Lula spins in Car Wash dirty laundry
Former Brazilian leader vows to appeal after being convicted in corruption probe
Former Brazilian leader Luiz Inacio Lula da Silva has vowed to appeal after being convicted on corruption charges and sentenced to nearly 10 years in prison.
The ruling marked a stunning fall for Lula, one of the country’s most popular politicians, and a serious blow to his chances of a political comeback.
The former union leader, who won global praise for policies to reduce stinging inequality in Brazil, faces four more corruption trials and will remain free on appeal.
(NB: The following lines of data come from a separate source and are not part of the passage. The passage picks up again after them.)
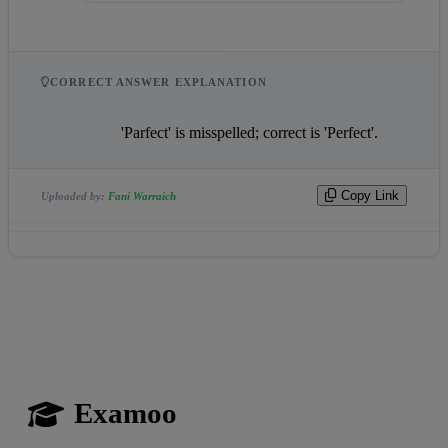
CORRECT ANSWER EXPLANATION
                    'Parfect' is misspelled; correct is 'Perfect'.                
Copy Link
Uploaded by:
Fani Warraich
Examoo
The verdict is the highest-profile conviction yet in a corruption investigation that has revealed a sprawling system of graft at the highest levels of Brazilian business and government.
Judge Sergio Moro found Lula, 71, guilty of accepting 3.7 million reais (US$1.1m) worth of bribes from engineering firm OAS SA. The landmark decision marks the first conviction of the former president. His lawyers have already said he is planning to appeal.
“No matter how important you are, no one is above the law,” said Moro in his verdict. Moro is one of the main protagonists in Operation Car Wash, a massive corruption probe that has sent a number of the country’s top politicians to jail. Lula’s appeals process could take a year and a half. Lula was found guilty of charges that he accepted the use of a beach apartment — and free renovation on the home — from OAS SA as a kickback. Lula’s defence says that the apartment belonged to the construction firm and that he only visited it once.
Lula won fame as a spokesman for Brazil’s neglected poor. A cofounder of the Workers’ Party, he led the country during an economic boom and introduced welfare policies that helped lift 36 million out of poverty. He left office with an approval rate of over 80 per cent.
Lula has been widely expected to run for another presidential term in the October 2018 election. Recent polls have shown him in the lead in the primaries ahead of the vote. If he were found guilty by the appeals court before the election, he would not be permitted to run for president.
“This makes Lula’s situation much worse since it is much more than a mere investigation,” said Claudio Couto, a political science professor at Fundacao Getulio Vargas, a Sao Paulo-based university and thinktank. “Until the appeal is decided, he will rally his allies and supporters against a decision that is controversial.” David Fleischer, professor emeritus at the University of Brasilia, said: “Lula is on his way to ineligibility. It changes the whole political spectrum if he can’t run.”
A few hundred supporters gathered in Sao Paulo to denounce the ruling. A smaller group rallied to support it. “It was an obviously political decision to prevent Lula from becoming president,” said Armando Teixeira, an unemployed auto worker. “Everyone knows he will win if he runs.”